● Questions to answer
[1] According to the Indiana Jones pinball build notes, which phase produced more than 30 versions in six days?
[2] Carry on writing the Indiana Jones pinball build notes, starting right after their last sentence.

** Excerpt follows **

Skip to content

Indiana Jones: The Pinball Adventure (Williams 1993)

VPW's most extensively documented build -- 100+ WIP versions over 2.5 years (v003 to v1.12), with 22 team members contributing. Led by iaakki (scripting/build lead), benji084 (C4D Octane baking), cyberpez (testing), sixtoe (VR), rothbauerw (physics), skitso (lighting), and wrd1972 (GI/lamp architecture). The build established several VPW standards including the ON/OFF primitive fading system, modulated flasher averaging, and the strategic shadow-drop release approach.

Build Story

Indiana Jones was built through six distinct phases: Foundation (v003-v027), Core Build (v027-v060), Polish (v060-v090), Christmas Sprint (v090-v104, 30+ versions in 6 days), RC Phase (RC1-RC9, 3 days of rapid tester cycles), and Post-Release (v1.01-v1.12 including Rubberizer, code cleanup, and PWM updates). The table was shadow-dropped during a live VPW stream, deliberately releasing before Zen Studios' Indiana Jones Pinball FX3 announcement.

** End of Excerpt **
** Dataset excerpts follows **

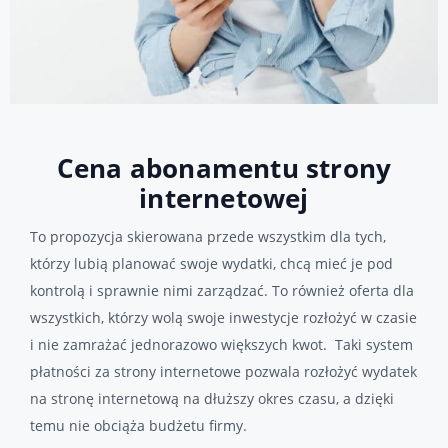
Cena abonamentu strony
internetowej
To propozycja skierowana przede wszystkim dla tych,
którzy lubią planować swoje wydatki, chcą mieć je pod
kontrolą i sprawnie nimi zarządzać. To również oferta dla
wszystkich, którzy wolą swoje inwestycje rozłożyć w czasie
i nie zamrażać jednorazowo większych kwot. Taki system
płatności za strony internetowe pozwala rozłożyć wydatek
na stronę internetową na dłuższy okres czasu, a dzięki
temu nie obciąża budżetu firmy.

** End of Dataset excerpts **
** Dataset excerpts follows **

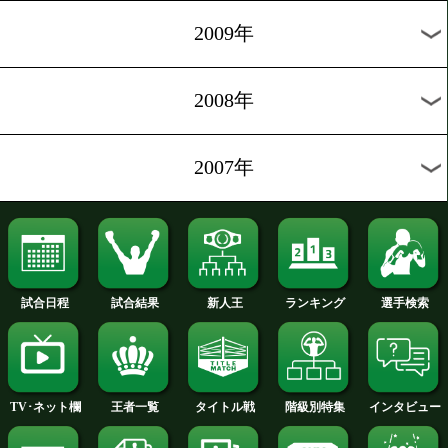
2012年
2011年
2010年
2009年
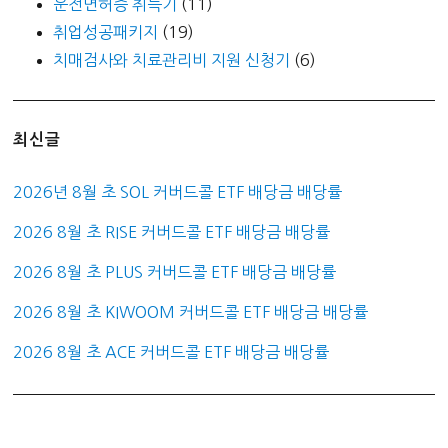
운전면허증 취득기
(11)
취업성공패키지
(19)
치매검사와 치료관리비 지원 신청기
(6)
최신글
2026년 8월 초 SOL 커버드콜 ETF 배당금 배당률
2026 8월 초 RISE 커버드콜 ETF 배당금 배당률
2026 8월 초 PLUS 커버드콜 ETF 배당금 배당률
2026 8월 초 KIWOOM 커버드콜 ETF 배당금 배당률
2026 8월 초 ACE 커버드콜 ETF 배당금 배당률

** End of Dataset excerpts **

● Task-by-task answers
[1] The Christmas Sprint (v090-v104).

[2]
Table-Specific Details

Mechanisms & Hardware

Idol carousel flipper array: VPX collidable primitives cannot be moved at runtime -- their collision mesh is calculated once at table load. For the rotating idol carousel, iaakki and rothbauerw used an array of VPX flipper objects arranged in a circle to approximate the collision boundary. Flippers are natively collidable AND movable, and scripting their positions/angles to rotate together produces a collision boundary indistinguishable from a true curve at typical ball speeds.

Flipper coils (11629): Indiana Jones uses unusually strong flipper coils (part #11629), requiring flipper strength of 3250-3500 -- approximately 15-20% above typical WPC settings. Calibrated by testing specific shots requiring full flipper power (upper loop, ramp entries, cross-playfield shots).

CorTracker captive ball crash: The CorTracker calculates ball trajectory corrections, and at ROM init it processes all balls including captive balls. When the captive ball sits inside a sleeve/post assembly with zero distance to the post boundary, the tracker produces a division by zero. Fix: add a zero-distance guard in the calculation.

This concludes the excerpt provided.